People dressed in period costumes take part in the “Fetes Galantes” fancy dress evening at the “galerie des glaces” in the Chateau de Versailles on May 27, 2019.

I first started making historically-inspired clothing in university, mostly as costuming for various live-action roleplaying games (if you’re pretending to be a 500-year-old vampire, part of the fun is dressing the part!). That tapered off over the years, largely due to a lack of opportunities to wear most of these creations. Victorian ballgowns may be stunning, but they’re a bit much for a trip to the grocery store. Instead I turned my sewing time towards Japanese lolita fashion, which draws heavily from Rococo and Victorian styles but in a more wearable, modern manner.

Attending a large-scale historical costuming event has been a bucket list item for me for many years, both for the excuse to make a truly elaborate gown and the opportunity to step back in time for just a moment. The annual Fête Galantes event at Versailles was of particular interest, since it focuses on recreating many aspects of 18th court life, from private opera concerts and formalized dances to parlour games and period music. It’s one of the few times each year that wearing historical garb to the palace is permitted; the evening begins at 7 pm and ends at midnight with period-authentic fireworks. Several of my friends, including Aimee and Jo (OctaveKitten), attended last year and had nothing but praise for the event.

I was still hesitant when my friend Queenie, who recently moved back to Paris, proposed a group outing to the 2020 event, however. Attending is not an inexpensive proposition, between the clothes, the ticket and the travel from North America to Europe. Was it really worthwhile for a single night of fantasy?
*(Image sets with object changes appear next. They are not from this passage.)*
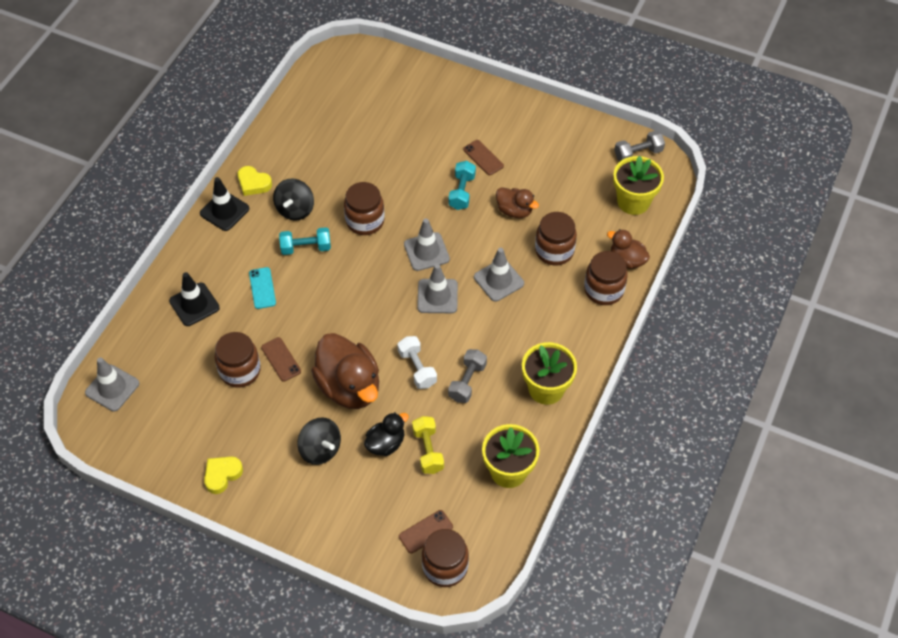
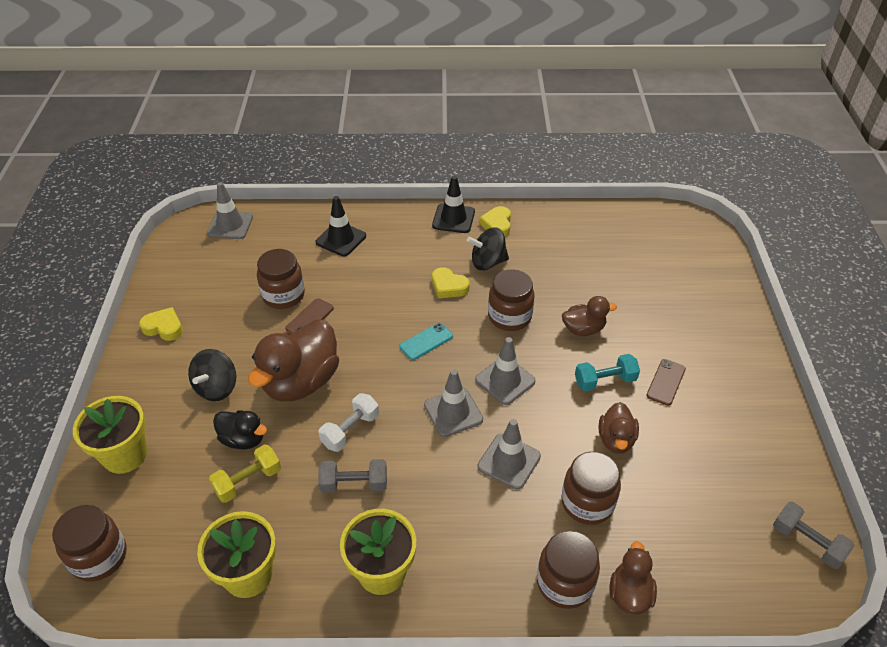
camera: 65 degrees right, 10 degrees down
(262, 288) = (384, 275): turquoise phone -> turquoise phone (426, 341)
(306, 248) = (448, 286): turquoise dumbbell -> yellow heart
(406, 181) = (583, 329): none -> brown duck
(426, 532) = (141, 520): brown phone -> none
(633, 201) = (727, 566): yellow flower pot -> yellow flower pot (125, 455)

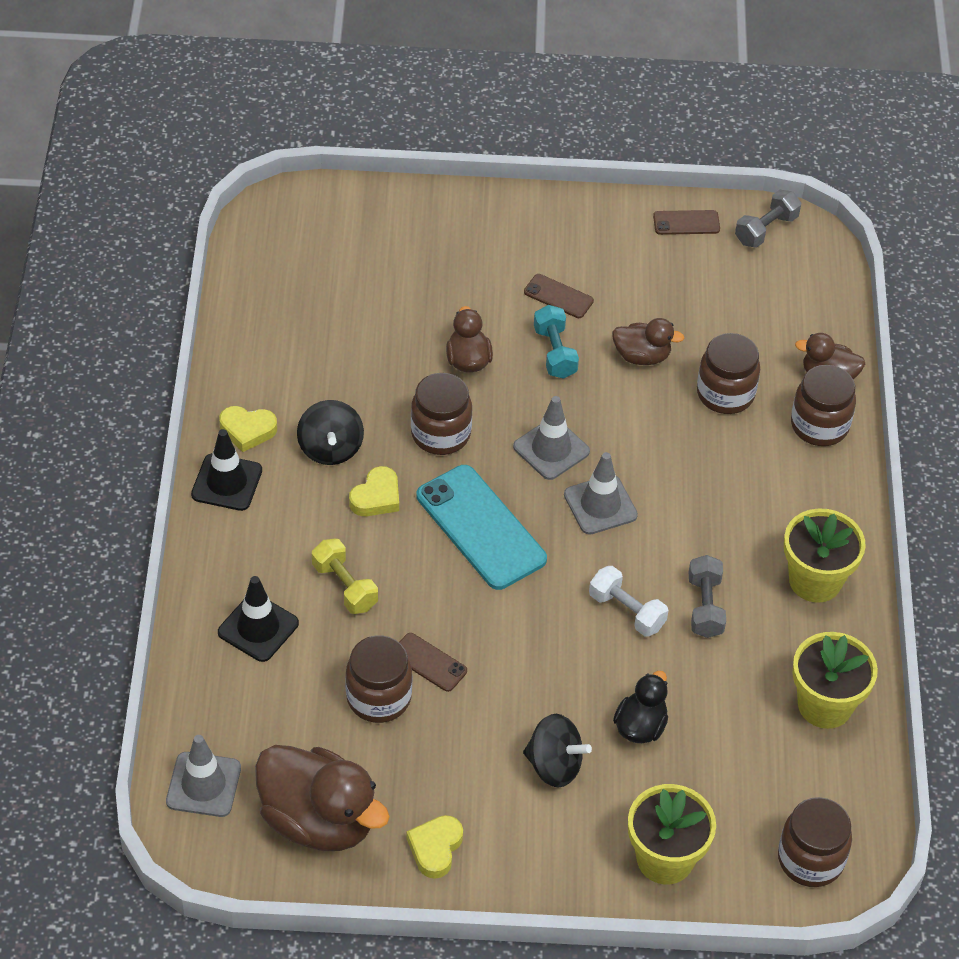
camera: 90 degrees left, 5 degrees up
(248, 481) = (703, 715): yellow dumbbell -> yellow dumbbell (345, 586)
(301, 382) = (547, 667): brown duck -> brown duck (319, 820)
(426, 341) = (481, 527): turquoise phone -> turquoise phone, size x2.04
(509, 461) = (672, 457): grey traffic cone -> none
(788, 474) = (686, 223): none -> brown phone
For all the historical aspects, any modern recreation event is still a work of illusion: the pomp and prettiness without all the ugly underpinnings of that era’s reality.

(on a tangential note, this is why the Ragged Victorians are one of my favorite historical recreation groups, with their focus on lower-class life in 1850s England.)

All that said, the chance to indulge in a night of reverie with a few dear friends, and build the ballgown of my dreams was too great a temptation. Our tickets are bought, our Versailles hotel booked, and our outfit foundations are being laid (literally – 18th century dress has complex underpinnings which we’ve already started either buying or making!).

I’ll be doing my best to document my outfit-in-progress on this site, using the tag “fetes-galantes“. My goal is to have the necessaries like the hoop skirt, stays (an 18thC version of a corset) and chemise done by the end of January, giving me 4-5 months to slowly complete my gown and design a suitable hairstyle to match (the event itself takes place on June 1st). It’s been a while since I tackled such a large and complicated sewing project, so please wish me bonne chance!

Dancers bow in the Hall of Mirrors at Versailles during Fetes Galantes 2017.
Dancers bow in the Hall of Mirrors at Versailles during Fetes Galantes 2017.